## SUPPLIED ENTRIES
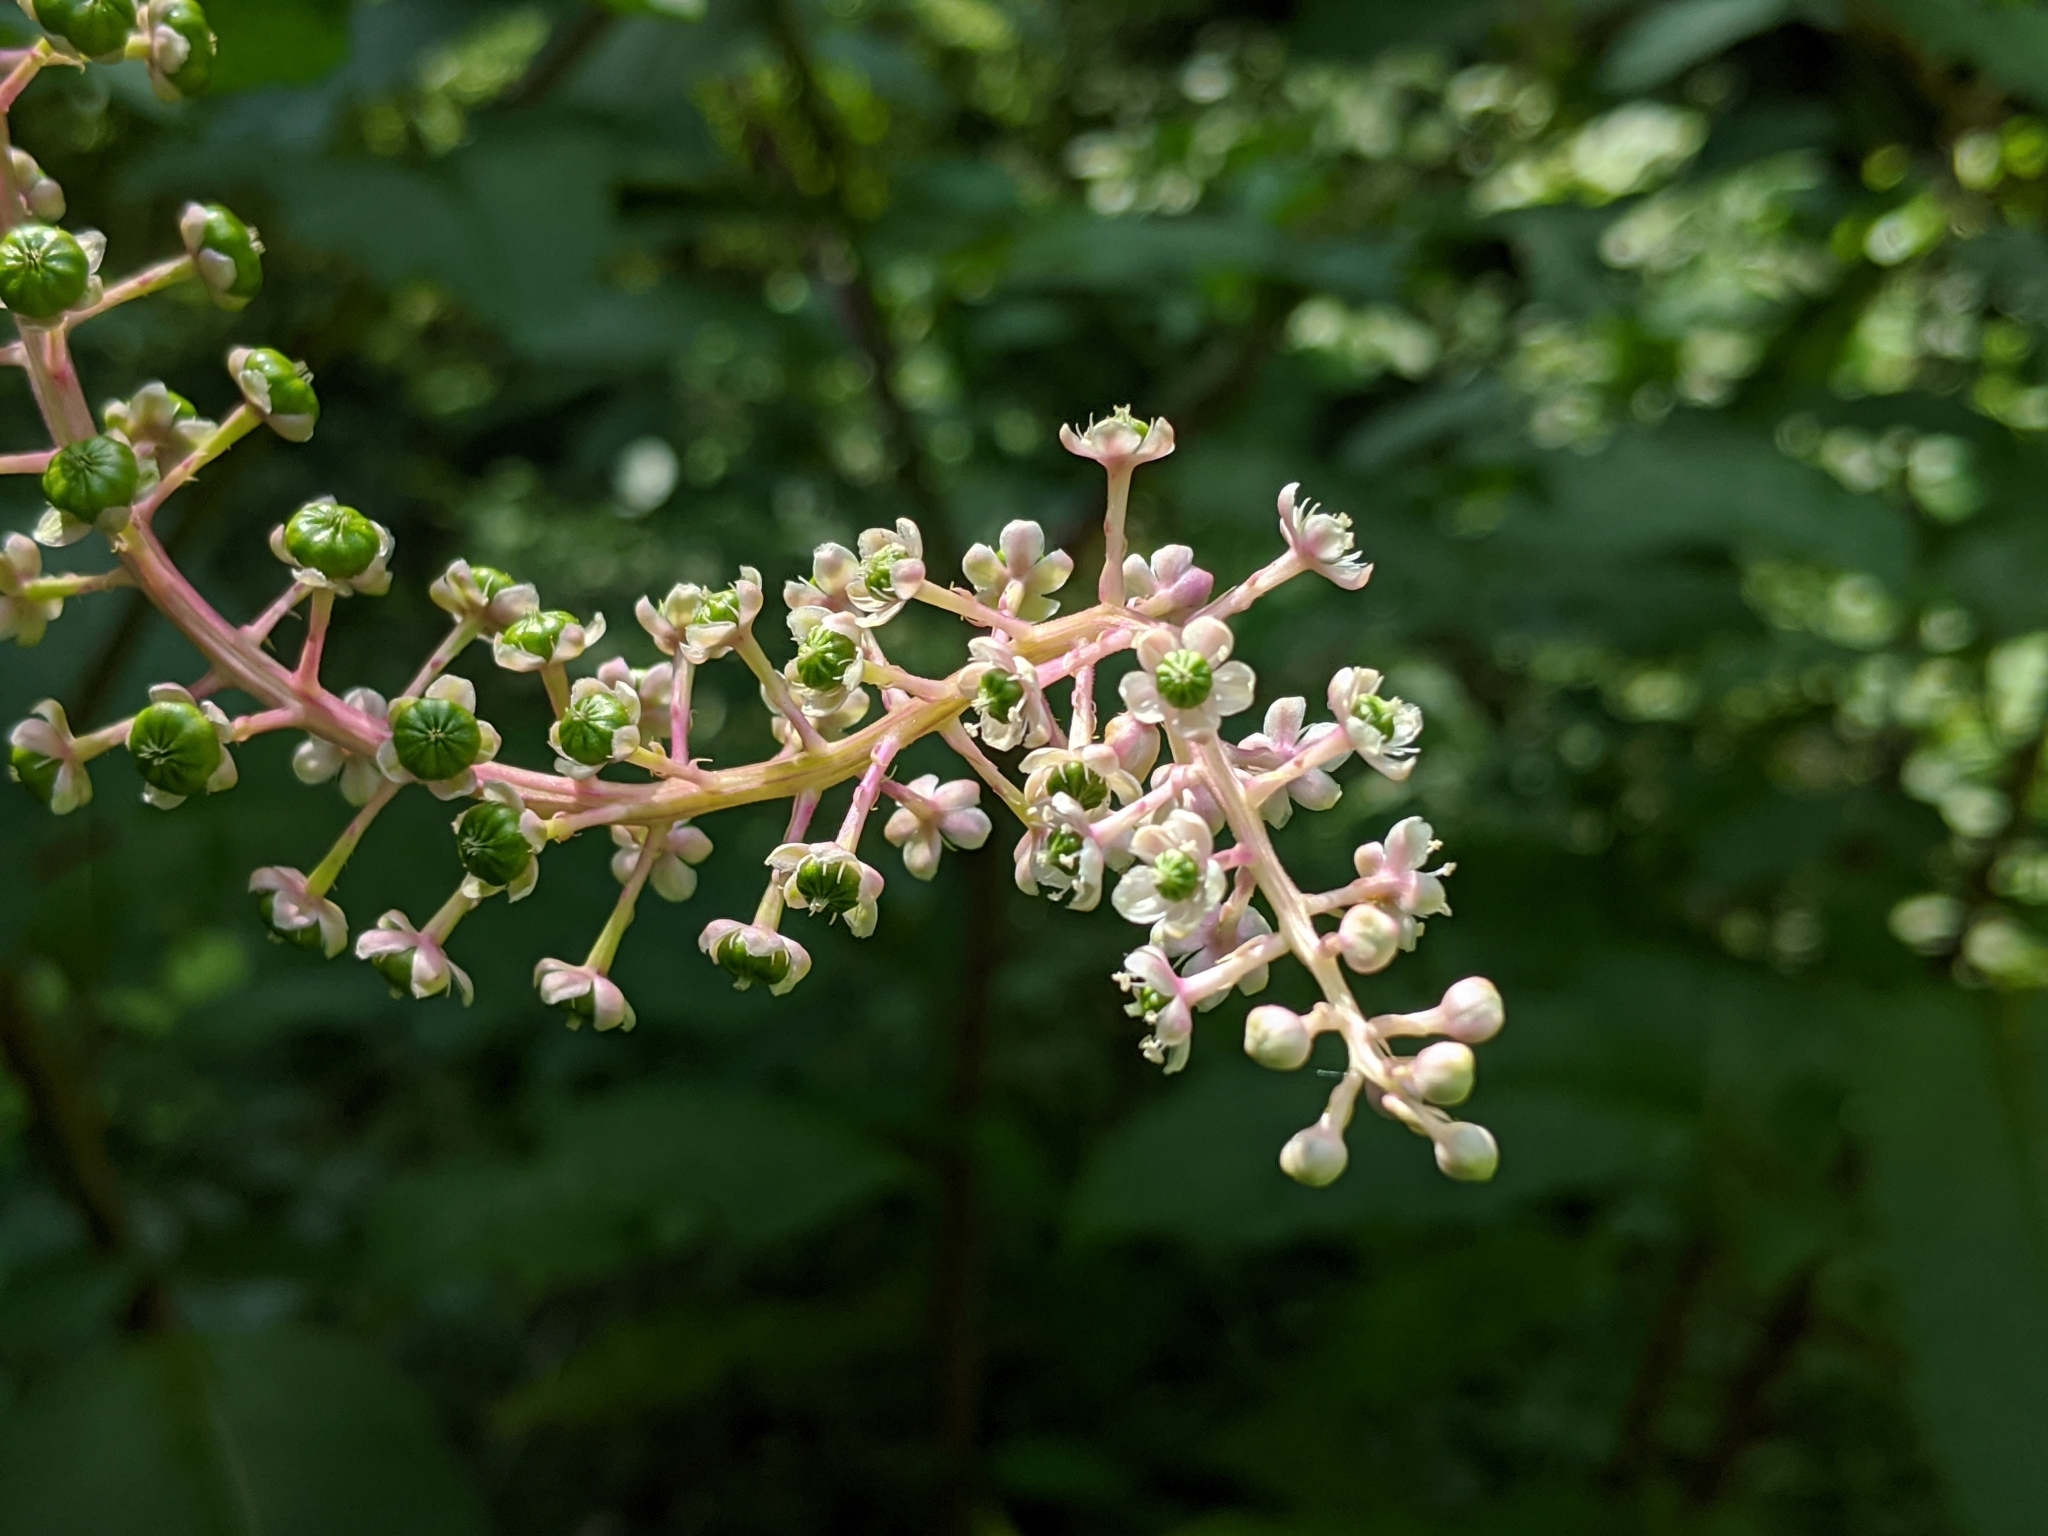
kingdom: Plantae
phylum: Tracheophyta
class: Magnoliopsida
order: Caryophyllales
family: Phytolaccaceae
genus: Phytolacca
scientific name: Phytolacca americana
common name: American pokeweed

## EXERCISE AIM
Rewrite the items beginning at the line containing "order: Caryophyllales" and ending with the last line of the items, replacing "common name" with "vernacular name" and keeping everything else the same.

## ANSWER FOR THE TASK
order: Caryophyllales
family: Phytolaccaceae
genus: Phytolacca
scientific name: Phytolacca americana
vernacular name: American pokeweed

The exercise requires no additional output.